Following the referendum on July 5th where the Greek people overwhelmingly voted against the bailout terms and austerity, special talks were held in both Brussels and in Strasbourg for a Eurosummit with EU leaders and a debate at the European Parliament, respectively. Within both talks, Tsipras appeared to be open and determined to keep Greece in the Eurozone and mentioned that he will ensure that the country does not face a Grexit, as many analysts have pointed to. These comments were faced with support from similar leftward leaning parties such as the Spanish ‘Podemos’ party along with other extremist groups like France’s ‘Front National’, led by Marie Le Pen. At the same time, Tsipras did plead the EU Parliament to keep any potential deal just. These comments came after European policy-makers gave Greece 5 days to come up with a set of proper reforms to deal with issues that are plaguing the country. Overall, the Prime Minister’s tone seemed both confident and with a certain degree of humility. He did not hesitate to point out that part of the issue was due to the radical government’s handling of the situation. Greece’s PM also voiced his pride of the Greek people for ‘standing up’ to austery, words he has been repeating constantly following the referendum results. On the opposite side, European Council President, Donald Tusk stressed the importance of submitting a convicing reform plan, as not doing so could lead to the “insolvency of the Greek banking system” and could ultimately lead to Greece’s “bankruptcy”.
Questions are being posed on how the Greek reform plan will be structured given that the people of Greece already voted against a tax hike as well as spending cuts by choosing “No” in the referendum. Given the bank shutdowns and the freeze in the banking system, such effective reforms might be more gruelling than previously-thought.
Looking at the Past
In the past few years since the crisis began, many of the past administrations’ decisions are being dissected to verify for any misteps. Part of the problem was due to the government’s lack of implementation of structural reform. For example, plans to privatize the state’s assets were never fully carried out and the country failed to ameliorate its tax collection system. Furthermore, the IMF has heavily criticized the country for employing anti-competitive practices in certain industries and product markets that keep prices high.

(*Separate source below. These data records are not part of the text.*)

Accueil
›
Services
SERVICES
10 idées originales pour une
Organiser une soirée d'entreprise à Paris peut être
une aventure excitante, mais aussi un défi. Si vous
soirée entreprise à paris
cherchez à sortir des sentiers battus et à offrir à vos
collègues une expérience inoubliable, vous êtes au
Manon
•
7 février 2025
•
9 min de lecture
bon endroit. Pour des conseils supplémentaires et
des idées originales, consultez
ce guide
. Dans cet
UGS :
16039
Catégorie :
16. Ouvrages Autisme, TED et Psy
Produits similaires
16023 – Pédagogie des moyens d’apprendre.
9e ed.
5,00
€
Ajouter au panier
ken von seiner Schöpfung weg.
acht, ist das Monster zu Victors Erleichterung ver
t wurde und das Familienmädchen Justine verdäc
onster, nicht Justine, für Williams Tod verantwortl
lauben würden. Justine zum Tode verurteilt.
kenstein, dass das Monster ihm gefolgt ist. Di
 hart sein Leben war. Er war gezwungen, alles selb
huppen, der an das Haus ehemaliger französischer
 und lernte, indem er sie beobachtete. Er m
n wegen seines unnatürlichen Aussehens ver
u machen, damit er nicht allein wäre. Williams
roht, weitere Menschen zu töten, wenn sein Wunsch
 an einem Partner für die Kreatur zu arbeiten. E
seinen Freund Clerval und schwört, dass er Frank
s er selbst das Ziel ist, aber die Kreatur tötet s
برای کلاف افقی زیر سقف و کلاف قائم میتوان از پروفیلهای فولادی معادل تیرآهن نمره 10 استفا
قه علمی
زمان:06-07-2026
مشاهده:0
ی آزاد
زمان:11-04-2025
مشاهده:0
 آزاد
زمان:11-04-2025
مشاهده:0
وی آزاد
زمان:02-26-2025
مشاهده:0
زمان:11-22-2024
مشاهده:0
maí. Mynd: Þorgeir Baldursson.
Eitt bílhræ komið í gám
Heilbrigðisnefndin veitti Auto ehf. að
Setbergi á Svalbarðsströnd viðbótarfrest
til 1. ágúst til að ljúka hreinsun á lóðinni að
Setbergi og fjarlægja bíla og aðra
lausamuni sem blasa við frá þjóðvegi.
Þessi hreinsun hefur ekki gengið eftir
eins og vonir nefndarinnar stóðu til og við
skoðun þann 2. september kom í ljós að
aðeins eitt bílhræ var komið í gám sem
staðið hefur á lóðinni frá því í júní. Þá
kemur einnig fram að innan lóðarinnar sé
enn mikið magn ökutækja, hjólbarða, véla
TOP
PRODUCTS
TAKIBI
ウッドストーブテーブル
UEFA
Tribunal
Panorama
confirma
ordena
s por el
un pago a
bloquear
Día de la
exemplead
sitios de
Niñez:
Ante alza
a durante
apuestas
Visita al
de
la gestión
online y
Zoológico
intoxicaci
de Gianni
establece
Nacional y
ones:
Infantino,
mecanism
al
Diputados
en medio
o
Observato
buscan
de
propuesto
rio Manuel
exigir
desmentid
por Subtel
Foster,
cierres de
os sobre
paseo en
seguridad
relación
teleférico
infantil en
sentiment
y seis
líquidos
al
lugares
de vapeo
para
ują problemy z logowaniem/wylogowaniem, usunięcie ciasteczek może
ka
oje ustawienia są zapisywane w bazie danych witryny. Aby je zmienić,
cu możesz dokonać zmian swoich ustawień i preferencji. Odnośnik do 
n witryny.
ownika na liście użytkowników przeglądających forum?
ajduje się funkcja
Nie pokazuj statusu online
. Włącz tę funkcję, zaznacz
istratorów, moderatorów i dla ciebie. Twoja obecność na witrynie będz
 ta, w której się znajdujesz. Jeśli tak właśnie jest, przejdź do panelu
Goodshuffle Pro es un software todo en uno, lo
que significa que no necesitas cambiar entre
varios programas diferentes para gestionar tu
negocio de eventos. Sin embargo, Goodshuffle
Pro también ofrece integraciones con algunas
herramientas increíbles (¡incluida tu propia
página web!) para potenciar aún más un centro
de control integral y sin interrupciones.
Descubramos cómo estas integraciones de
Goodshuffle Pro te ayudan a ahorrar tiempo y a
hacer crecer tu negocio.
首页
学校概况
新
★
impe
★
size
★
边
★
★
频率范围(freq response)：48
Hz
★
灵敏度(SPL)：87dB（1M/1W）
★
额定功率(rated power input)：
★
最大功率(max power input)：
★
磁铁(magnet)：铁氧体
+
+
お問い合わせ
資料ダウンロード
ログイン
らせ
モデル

The situation in Greece is extremely volatile and is prone to change on a daily-basis. Tsipras’ comments that the government is commited to keeping Greece in the Eurozone are sure to be met with optimism by reassured stakeholders. In the coming days, the focus will be on the reform plans that are expected to be submitted along with a formal application for a medium-term loan alongside the European Stability Mechanism (ESM). If all goes well and both the European Central Bank (ECB) and the International Monetary Fund (IMF) approve the plan, an extraordinary summit where all EU-member states would gather would be organized on Sunday 12th of July to approve an aid plan for Greece.